Affaires - Fiscalité des entreprises
Civil - Personnes et famille/patrimoine
17/10/2024
L’administration fiscale tente depuis des années de remettre en cause l’application du régime des plus-values de valeurs mobilières, pourtant généralisé depuis le 1er janvier 2015 aux réductions de capital non motivées par des pertes par voie de rachat-annulation.
Sous la contrainte de la décision du Conseil constitutionnel du 20 juin 2014 (Cons. const., 20 juin 2014, n° 2014-404 QPC), le législateur a généralisé le régime des plus-values de valeurs mobilières à l’ensemble des « sommes ou valeurs attribuées aux associés ou actionnaires au titre du rachat de leurs parts ou actions » (CGI, art. 112, 6°).

Ainsi, l’associé qui souhaite sortir des liquidités, encapsulées dans une société soumise à l’impôt sur les sociétés (IS) et qui dispose de capitaux propres suffisants, a le choix entre décider d’une distribution de dividendes ou d’une réduction de capital non motivée par des pertes par voie d’annulation de ses titres sociaux. Cette dernière modalité présente souvent un avantage fiscal pour l’associé personne physique : seule est imposée la plus-value, qui procède de la différence entre le prix de cession et le prix de revient des titres, contre l’entièreté de la somme distribuée s’agissant des dividendes. Il est en outre possible, sous conditions, d’appliquer à la plus-value imposable à l’impôt sur le revenu un abattement de 500 000 € en cas de départ à la retraite du dirigeant dans les 2 ans précédant ou suivant l’opération (jusqu’au 31 décembre 2024) ou, pour les titres acquis avant 2018 en cas d’option globale pour le barème progressif de l’impôt sur le revenu (IR), d’appliquer un abattement pour durée de détention de droit commun variant de 50 à 65 % ou, sous conditions, un abattement pour durée de détention renforcé allant jusqu’à 85 %. L’abattement applicable aux dividendes en cas d’option est quant à lui limité à 40 %.

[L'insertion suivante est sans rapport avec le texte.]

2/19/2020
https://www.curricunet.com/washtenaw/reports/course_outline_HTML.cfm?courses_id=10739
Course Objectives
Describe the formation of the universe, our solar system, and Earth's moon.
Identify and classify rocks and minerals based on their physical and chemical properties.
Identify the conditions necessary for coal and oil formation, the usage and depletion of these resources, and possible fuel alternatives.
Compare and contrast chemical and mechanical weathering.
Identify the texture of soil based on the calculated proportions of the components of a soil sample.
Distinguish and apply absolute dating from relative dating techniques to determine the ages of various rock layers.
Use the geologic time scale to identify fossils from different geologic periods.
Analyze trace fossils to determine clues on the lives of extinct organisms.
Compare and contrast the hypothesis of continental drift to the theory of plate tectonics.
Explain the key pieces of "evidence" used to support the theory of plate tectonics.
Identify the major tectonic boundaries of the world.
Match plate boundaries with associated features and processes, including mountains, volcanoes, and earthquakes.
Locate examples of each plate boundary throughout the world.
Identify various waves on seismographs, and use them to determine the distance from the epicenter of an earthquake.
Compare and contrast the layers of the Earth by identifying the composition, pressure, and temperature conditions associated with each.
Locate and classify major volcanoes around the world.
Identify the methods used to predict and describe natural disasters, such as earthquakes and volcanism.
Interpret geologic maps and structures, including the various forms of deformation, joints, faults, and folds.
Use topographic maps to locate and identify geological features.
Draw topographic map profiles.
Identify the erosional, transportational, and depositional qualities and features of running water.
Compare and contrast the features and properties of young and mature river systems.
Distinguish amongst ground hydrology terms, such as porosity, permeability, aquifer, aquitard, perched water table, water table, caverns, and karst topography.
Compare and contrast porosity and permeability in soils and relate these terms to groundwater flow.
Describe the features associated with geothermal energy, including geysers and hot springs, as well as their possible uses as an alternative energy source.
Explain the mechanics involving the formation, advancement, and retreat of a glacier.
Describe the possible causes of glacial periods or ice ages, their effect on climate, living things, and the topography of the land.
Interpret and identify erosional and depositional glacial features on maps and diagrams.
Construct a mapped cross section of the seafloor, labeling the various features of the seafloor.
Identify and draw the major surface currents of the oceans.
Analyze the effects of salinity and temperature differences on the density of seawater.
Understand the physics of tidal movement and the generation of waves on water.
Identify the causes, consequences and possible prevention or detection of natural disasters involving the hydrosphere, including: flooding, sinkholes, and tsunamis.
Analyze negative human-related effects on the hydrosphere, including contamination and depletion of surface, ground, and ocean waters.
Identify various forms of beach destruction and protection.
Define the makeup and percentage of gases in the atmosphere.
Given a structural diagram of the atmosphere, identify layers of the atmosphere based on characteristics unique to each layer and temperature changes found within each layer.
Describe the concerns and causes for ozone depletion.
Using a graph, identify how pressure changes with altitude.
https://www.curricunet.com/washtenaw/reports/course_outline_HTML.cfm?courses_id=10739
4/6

Remise en cause des opérations de cash-out par abus de droit

Bien que le contribuable soit toujours libre de choisir la voie la moins imposée pour peu qu’elle ne soit pas entachée d’artificialité (BOI-CF-IOR-30-20, § 1), l’Administration tente de redresser ces opérations de cash-out en invoquant l’abus de droit.

Le Comité de l’Abus de Droit Fiscal (CADF) a déjà qualifié de « montage artificiel » une réduction de capital suivie d’une augmentation de capital de même montant ayant « eu pour effet de rétablir exactement le montant antérieur du capital social de la société », sans véritable variation de la répartition du capital (CADF, 1er oct. 2021, n° 2021-20 ; CADF, 4 févr. 2022, n° 2021-27).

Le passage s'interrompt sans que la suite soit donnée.